Nice.  How did you clean the chrome?


----------



## skiptoofer22 (Dec 18, 2018)

Mostly I'm using super fine #0000 steel wool, but in some places where the oxidation is really bad I'm also using turtle wax rubbing compound with the steel wool. 


oldmtrcyc said:


> Nice.  How did you clean the chrome?


----------



## GTs58 (Dec 18, 2018)

skiptoofer22 said:


> Chrome really cleaned up nice! Still need to polish.View attachment 921654


----------



## skiptoofer22 (Dec 20, 2018)

After 3+ hours of polishing with steel wool and rubbing compound, I was able to finish the front fender.
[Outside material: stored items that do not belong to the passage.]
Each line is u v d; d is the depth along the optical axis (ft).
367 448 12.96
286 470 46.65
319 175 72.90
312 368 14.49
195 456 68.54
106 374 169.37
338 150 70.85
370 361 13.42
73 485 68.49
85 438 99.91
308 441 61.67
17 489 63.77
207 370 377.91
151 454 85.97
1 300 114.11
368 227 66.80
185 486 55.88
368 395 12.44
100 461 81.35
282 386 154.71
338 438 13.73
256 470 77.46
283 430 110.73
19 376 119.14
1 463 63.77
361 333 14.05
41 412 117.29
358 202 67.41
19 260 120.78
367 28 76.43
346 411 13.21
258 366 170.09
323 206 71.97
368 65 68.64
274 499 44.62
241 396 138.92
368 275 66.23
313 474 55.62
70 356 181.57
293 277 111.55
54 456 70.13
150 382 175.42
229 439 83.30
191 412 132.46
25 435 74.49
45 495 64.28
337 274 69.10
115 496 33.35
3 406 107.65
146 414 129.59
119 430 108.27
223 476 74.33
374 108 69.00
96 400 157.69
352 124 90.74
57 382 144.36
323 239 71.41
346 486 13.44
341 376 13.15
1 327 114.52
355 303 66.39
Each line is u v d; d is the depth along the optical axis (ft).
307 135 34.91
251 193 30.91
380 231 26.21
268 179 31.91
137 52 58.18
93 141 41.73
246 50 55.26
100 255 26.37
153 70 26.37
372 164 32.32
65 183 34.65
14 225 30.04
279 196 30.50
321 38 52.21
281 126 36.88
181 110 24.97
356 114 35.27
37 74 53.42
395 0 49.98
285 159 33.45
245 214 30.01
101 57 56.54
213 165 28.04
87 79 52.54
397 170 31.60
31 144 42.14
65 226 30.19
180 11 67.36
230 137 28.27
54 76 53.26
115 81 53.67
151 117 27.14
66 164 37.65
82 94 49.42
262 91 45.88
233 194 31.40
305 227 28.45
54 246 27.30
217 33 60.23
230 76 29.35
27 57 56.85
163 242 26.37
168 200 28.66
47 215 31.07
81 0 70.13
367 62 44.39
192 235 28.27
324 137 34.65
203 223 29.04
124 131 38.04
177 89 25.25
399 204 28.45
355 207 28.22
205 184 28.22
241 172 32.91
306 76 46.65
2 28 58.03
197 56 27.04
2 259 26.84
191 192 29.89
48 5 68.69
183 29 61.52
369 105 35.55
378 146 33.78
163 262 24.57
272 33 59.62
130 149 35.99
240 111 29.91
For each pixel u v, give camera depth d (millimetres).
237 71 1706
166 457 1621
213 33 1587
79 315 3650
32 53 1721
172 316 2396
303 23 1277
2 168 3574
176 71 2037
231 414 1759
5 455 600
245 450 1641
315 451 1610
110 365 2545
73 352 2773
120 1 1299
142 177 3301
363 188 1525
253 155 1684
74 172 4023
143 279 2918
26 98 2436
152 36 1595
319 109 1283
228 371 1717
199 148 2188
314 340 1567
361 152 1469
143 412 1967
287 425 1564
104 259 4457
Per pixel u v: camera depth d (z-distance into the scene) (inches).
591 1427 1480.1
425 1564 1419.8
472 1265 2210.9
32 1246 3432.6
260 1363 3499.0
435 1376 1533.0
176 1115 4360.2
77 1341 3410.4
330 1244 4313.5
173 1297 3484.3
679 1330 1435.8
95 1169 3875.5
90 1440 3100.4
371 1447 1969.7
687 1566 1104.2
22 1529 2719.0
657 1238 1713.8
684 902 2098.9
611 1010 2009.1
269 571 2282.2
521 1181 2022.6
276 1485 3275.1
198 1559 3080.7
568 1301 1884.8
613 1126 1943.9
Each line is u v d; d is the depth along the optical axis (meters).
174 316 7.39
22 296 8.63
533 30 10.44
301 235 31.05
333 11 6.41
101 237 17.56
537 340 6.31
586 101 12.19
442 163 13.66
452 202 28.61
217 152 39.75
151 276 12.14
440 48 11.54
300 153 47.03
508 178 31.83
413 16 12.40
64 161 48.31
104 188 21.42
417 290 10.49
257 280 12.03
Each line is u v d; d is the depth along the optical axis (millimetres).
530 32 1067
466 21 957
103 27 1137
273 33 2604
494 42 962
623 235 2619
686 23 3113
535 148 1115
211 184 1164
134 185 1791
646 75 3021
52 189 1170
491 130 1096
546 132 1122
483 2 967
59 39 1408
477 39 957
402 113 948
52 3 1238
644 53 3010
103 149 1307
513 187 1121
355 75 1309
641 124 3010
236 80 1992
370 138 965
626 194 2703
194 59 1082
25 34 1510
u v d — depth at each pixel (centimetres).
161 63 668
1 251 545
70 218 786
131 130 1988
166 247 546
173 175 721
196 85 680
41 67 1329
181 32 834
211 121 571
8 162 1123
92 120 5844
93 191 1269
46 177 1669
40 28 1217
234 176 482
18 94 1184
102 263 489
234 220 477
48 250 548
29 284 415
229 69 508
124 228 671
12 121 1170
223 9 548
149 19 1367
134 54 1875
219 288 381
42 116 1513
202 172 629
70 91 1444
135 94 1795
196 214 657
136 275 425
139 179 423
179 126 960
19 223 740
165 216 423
You can tell how oxidized it was compared to the rear fender.


----------



## SJ_BIKER (Dec 21, 2018)

i have the correct seat for this.... if interested PM me.


----------



## skiptoofer22 (Jan 5, 2019)

Sorry for the lack of posts. Ended up getting quite a bit done. This is a picture from earlier today. Since then I have added wheels and chain. I will post pictures in the morning.


----------



## John G04 (Jan 6, 2019)

Looks great really nice clean up


----------



## rollfaster (Jan 6, 2019)

Looking really nice!


----------



## skiptoofer22 (Jan 6, 2019)

Here are the before and after pics. I have some cheap wheels on it for now until I decide what to do with it. Still need to recover an original seat I have for it.


----------



## Awhipple (Jan 6, 2019)

Great job!


----------